The treatment is given in several phases, or ‘blocks’, which are explained below.
Induction
This phase involves intensive treatment, aimed at destroying as many leukaemia cells as possible and is usually started within days of being diagnosed. The induction phase lasts 4 to 6 weeks. A bone marrow test is taken at the end of induction treatment to confirm whether or not the child still has leukaemia. The sample that is taken is looked at under a microscope and when there is no evidence of leukaemia, the child’s condition is referred to as being in ‘remission’.
Consolidation and central nervous system (CNS) treatment
The next phase of treatment is aimed at maintaining the remission and preventing the spread of leukaemia cells into the brain and spinal cord (the central nervous system, or CNS). CNS treatment involves performing a lumbar puncture and injecting a drug, usually methotrexate, into the spinal fluid (intrathecal treatment).
After this consolidation treatment, there is a recovery period which is called ‘interim maintenance’. This is when more drugs will be given to try to keep the leukaemia in remission. The exact details will depend on which treatment plan your child follows and will be discussed in detail by your child’s doctor as it depends on your child’s response to treatment so far.

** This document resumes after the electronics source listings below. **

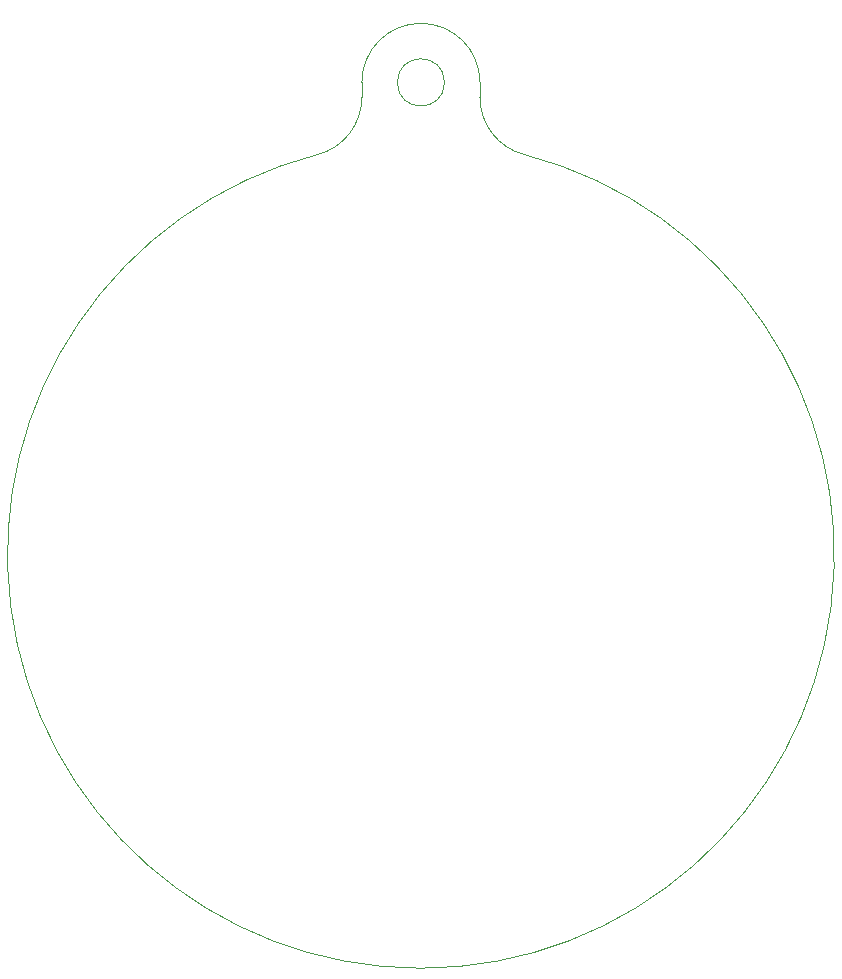
<source format=gbr>
G04 #@! TF.GenerationSoftware,KiCad,Pcbnew,5.1.4+dfsg1-1*
G04 #@! TF.CreationDate,2019-11-28T07:22:53-08:00*
G04 #@! TF.ProjectId,xmas-led-002,786d6173-2d6c-4656-942d-3030322e6b69,v1_00*
G04 #@! TF.SameCoordinates,PX6cd5f04PY3385f10*
G04 #@! TF.FileFunction,Profile,NP*
%FSLAX46Y46*%
G04 Gerber Fmt 4.6, Leading zero omitted, Abs format (unit mm)*
G04 Created by KiCad (PCBNEW 5.1.4+dfsg1-1) date 2019-11-28 07:22:53*
%MOMM*%
%LPD*%
G04 APERTURE LIST*
%ADD10C,0.100000*%
G04 APERTURE END LIST*
D10*
X44627500Y-12085229D02*
G75*
G02X27127500Y-12085229I-8750000J-33888604D01*
G01*
X37877500Y-5973833D02*
G75*
G03X37877500Y-5973833I-2000000J0D01*
G01*
X40877500Y-5973833D02*
X40877500Y-7244000D01*
X30877500Y-7244000D02*
X30877500Y-5973833D01*
X30877500Y-5973833D02*
G75*
G02X40877500Y-5973833I5000000J0D01*
G01*
X30877500Y-7244000D02*
G75*
G02X27127500Y-12085229I-5000000J0D01*
G01*
X44627500Y-12085229D02*
G75*
G02X40877500Y-7244000I1250000J4841229D01*
G01*
M02*

</source>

Further doses of chemotherapy treatment, called ‘delayed intensification’, are given to kill off any remaining leukaemia cells.
Maintenance treatment
This phase of treatment lasts for two years from the start of interim maintenance for girls and three years from the start of interim maintenance for boys. It involves the child taking daily and weekly tablets, some children also have monthly injections of chemotherapy and oral pulses of steroids and three-monthly intrathecal treatment.
Children will be able to take part in their normal daily activities as soon as they feel able to. Most children return to school before beginning maintenance treatment.
Bone marrow transplantation
Bone marrow treatment is only needed by a minority of patients and is used for children with ALL that is likely to come back following standard chemotherapy.
Testicular radiotherapy
In some situations it may be necessary for boys to have radiotherapy to their testicles. This is because leukaemia cells can survive in the testicles despite chemotherapy.
Central nervous system (CNS) radiotherapy
Children who have leukaemia cells in their CNS when they are first diagnosed with ALL need more frequent lumbar punctures with intrathecal chemotherapy. Your child’s specialist will discuss with you which treatment and how much of it your child needs, and will answer any questions you have.
Follow-up care
Most children with ALL are cured. If the leukaemia recurs after initial treatment, it usually does so within the first three years. Further treatment can then be given.
Long-term side effects (late side effects) are rare, and most children with ALL grow and develop normally.
If you have specific concerns about your child’s condition and treatment, it’s best to discuss them with your child’s doctor, who knows the situation in detail.